Street in Nottingham, England

Pelham Street is an historic street in Nottingham City Centre between High Street and Carlton Street.

==History==
The street is medieval and was originally known as Gridlesmith Gate or Greytsmythisgate. (Vicus Magnorum Fabrorum or Vicus Grossorum Fabrorum)

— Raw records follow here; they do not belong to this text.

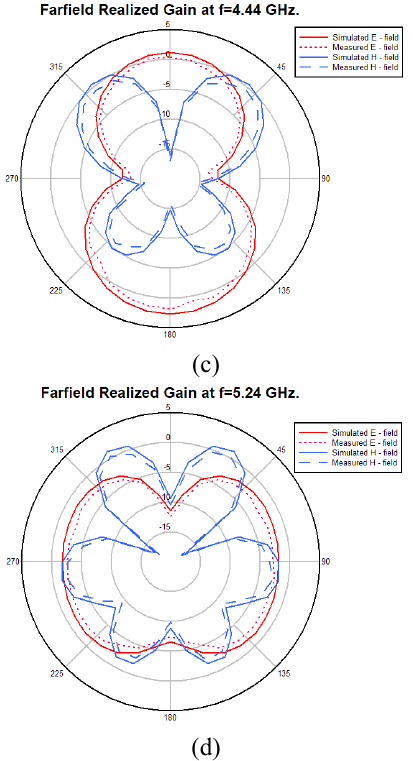
Figure 9: The simulated and measured radiation patterns in the polar at: (a) 1.65 GHz, (b) 3.14 GHz, (c) 4.44 GHz and (d) 5.24 GHz.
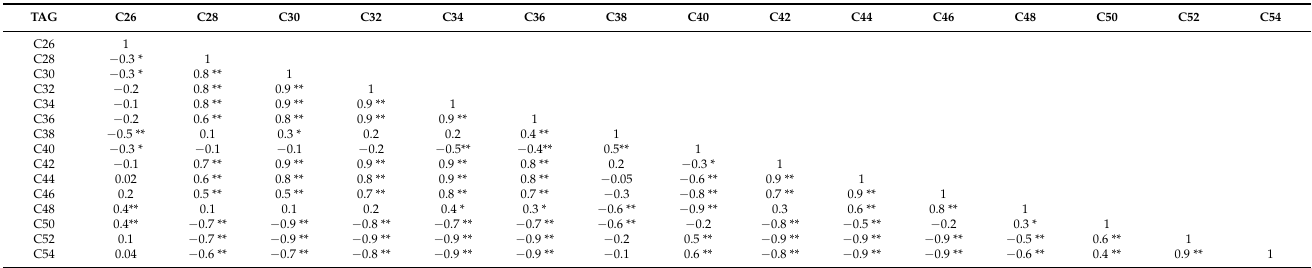
Table 3. Correlations between TAG of milk (PU 1, 2, 3, and CT) produced in Tecpat á n,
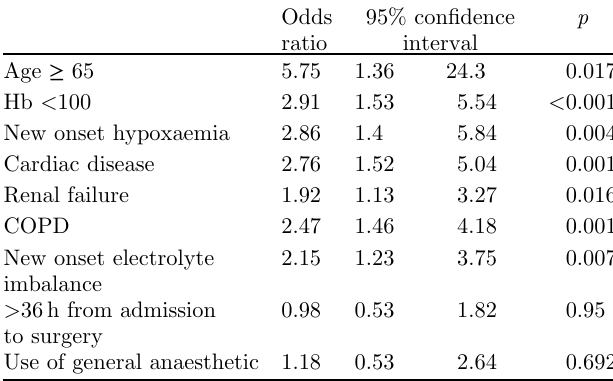
Table 5. Risk factors for postoperative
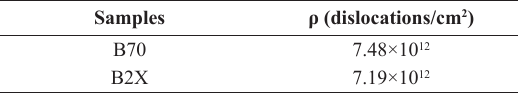
Table 3. Dislocation density (ρ) obtained through XRD for the B70 and B2X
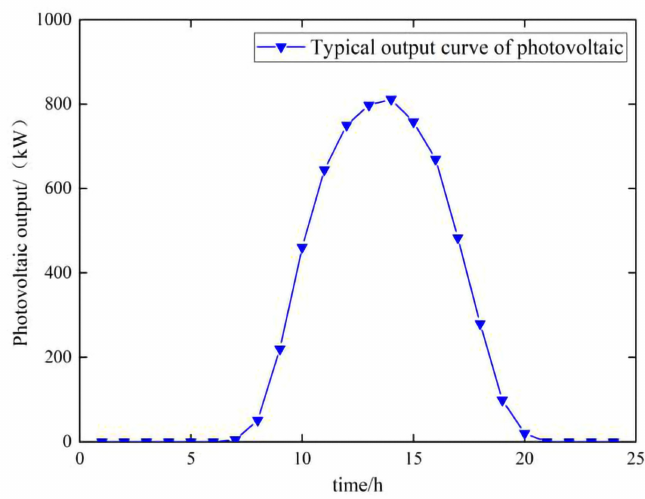
The typical daily load curve in this area is shown in Figure 9.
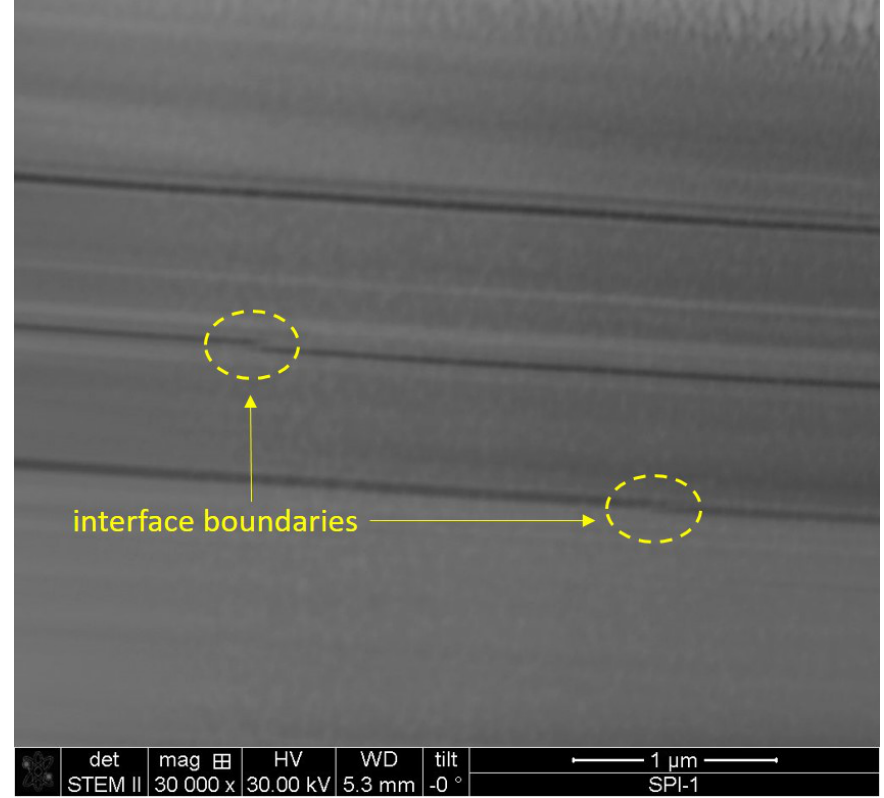
Figure 1. STEM picture of a commercial HOPG (SPI) graphite lamella ( ∼ 400 nm thick) cut from a bulk sample measured also in this work. The electron beam is applied parallel to the graphene layers and normal to the main c -axis of the graphite structure. The different grey colors indicate crystalline regions with different stacking orders (Bernal or rhombohedral) or regions twisted around the c -axis by a certain angle with respect to the neighboring regions. Well-defined two-dimensional interfaces are located between regions with different grey colors at the middle of the picture, which includes also interface boundaries (yellow ellipsoids). More STEM pictures (also with much higher resolution) obtained from different commercial HOPG samples and natural graphite can be seen in [10]; for more details on the samples see Section 5.1 below and Section 3 in the Supplementary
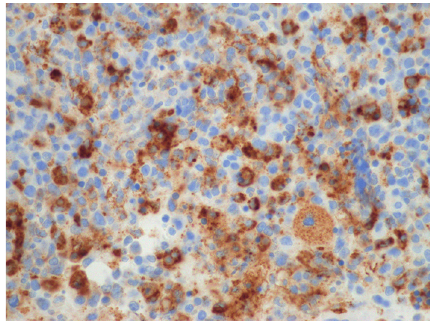
Figure 2: Bone marrow biopsy, CD68 immunohistochemistry stain, increased histiocytes, and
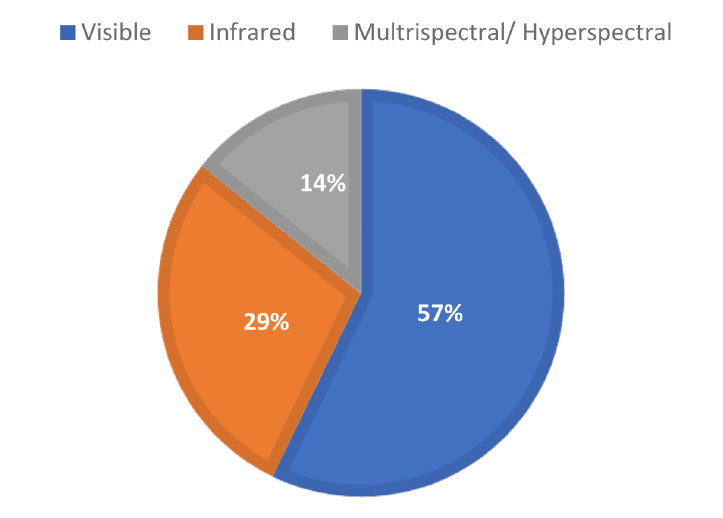
Figure 8. The total percentages of cameras per type used in the applications.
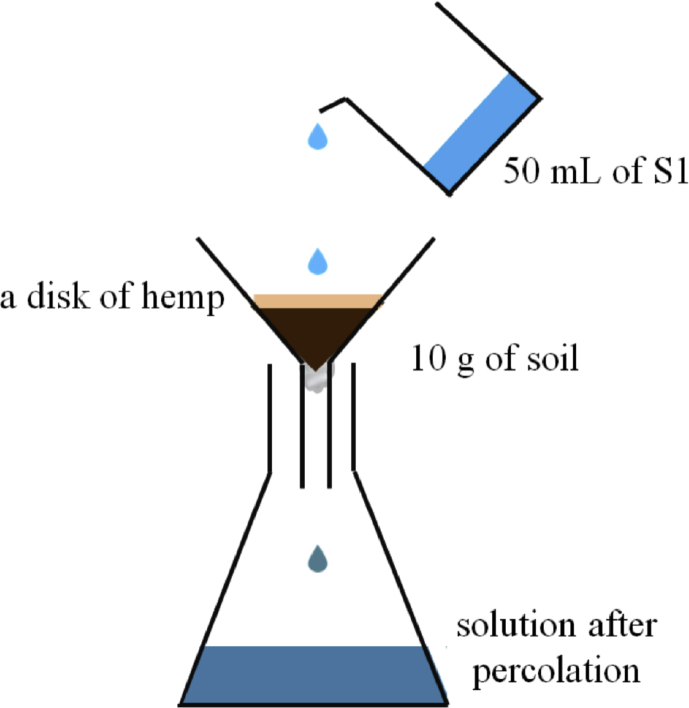
Percolation procedure: this is an extraction process that involves the slow descent of solution S1 through the soil, in absence or presence of a hemp disk; the number of passes through the system was 1, 5, 10 or 15.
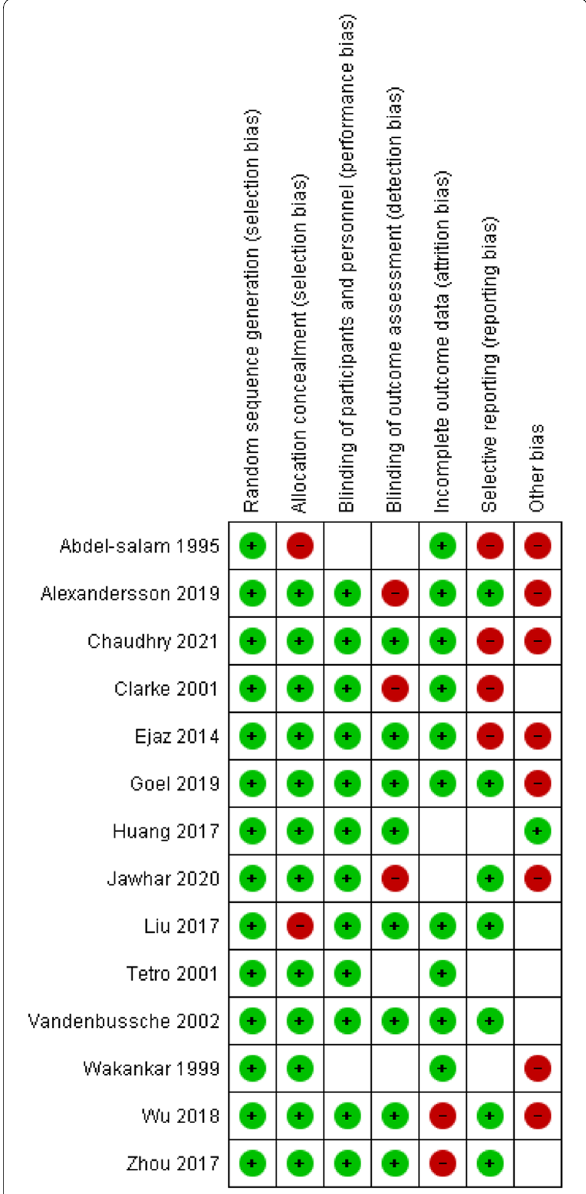
Fig. 3 Methodological assessment of the included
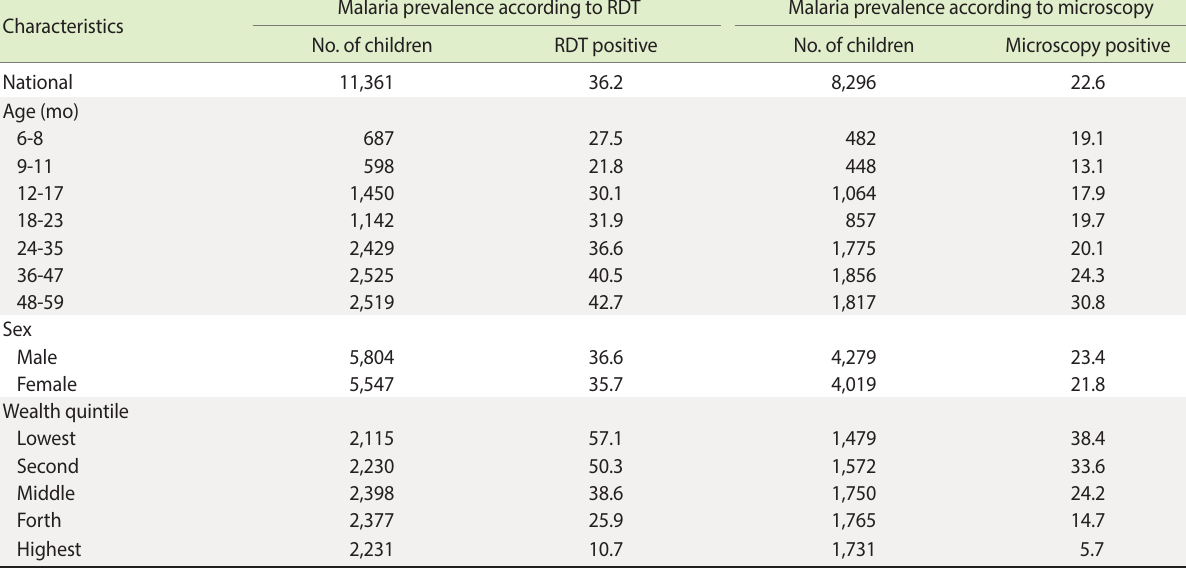
Table 1. Prevalence of malaria in children aged 6-59 months according to background characteristics Characteristics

The name was changed around 1800 to Pelham street in compliment to the Duke of Newcastle. In 1844 the western end of the street was widened as far as Thurland Street, and the eastern end was completed about 10 years later.

==Notable buildings==
- 5 and 7, 2 houses now shops ca. 1810. No. 5 has a doorcase by Sutton and Gregory of 1913.
- 10, Boots the Chemist 1903-04 by Albert Nelson Bromley
- Former Nottingham Journal Offices 1860 by Robert Clarke
- Ormiston House, 1872 (with additions by Evans, Clark and Woollatt in 1937)
- Extension to the Nottingham and Nottinghamshire Bank of 1924-25 by Basil Baily
- Thurland Hall public house, 1898-1900 by Gilbert Smith Doughty
- 27, House, now shop ca. 1800.
- Durham Ox public house, 1902 by George Dennis Martin, now Bodega.
- 39, Lloyds Bank, mid 19th century.